About this exercise:
Restate the data below word for word. Leave the images out.

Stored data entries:
--- --- ---
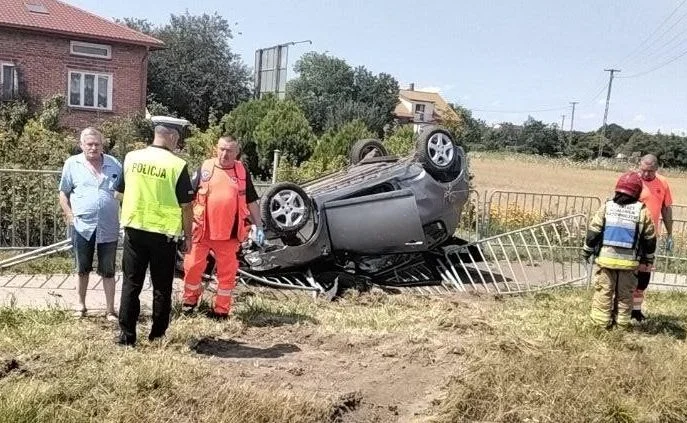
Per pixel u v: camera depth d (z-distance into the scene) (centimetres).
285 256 900
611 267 757
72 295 766
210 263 855
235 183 693
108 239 670
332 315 779
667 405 561
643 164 862
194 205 688
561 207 2194
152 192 586
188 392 505
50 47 2900
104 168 668
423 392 561
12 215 982
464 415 527
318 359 622
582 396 553
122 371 531
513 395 546
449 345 655
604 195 4059
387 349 650
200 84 4288
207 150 2139
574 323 790
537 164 7575
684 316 897
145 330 655
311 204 895
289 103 2277
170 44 4269
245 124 2266
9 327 636
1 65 2823
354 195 938
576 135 9156
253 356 619
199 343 635
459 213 998
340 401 520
--- --- ---
Task result:
Per pixel u v: camera depth d (z-distance into the scene) (centimetres).
285 256 900
611 267 757
72 295 766
210 263 855
235 183 693
108 239 670
332 315 779
667 405 561
643 164 862
194 205 688
561 207 2194
152 192 586
188 392 505
50 47 2900
104 168 668
423 392 561
12 215 982
464 415 527
318 359 622
582 396 553
122 371 531
513 395 546
449 345 655
604 195 4059
387 349 650
200 84 4288
207 150 2139
574 323 790
537 164 7575
684 316 897
145 330 655
311 204 895
289 103 2277
170 44 4269
245 124 2266
9 327 636
1 65 2823
354 195 938
576 135 9156
253 356 619
199 343 635
459 213 998
340 401 520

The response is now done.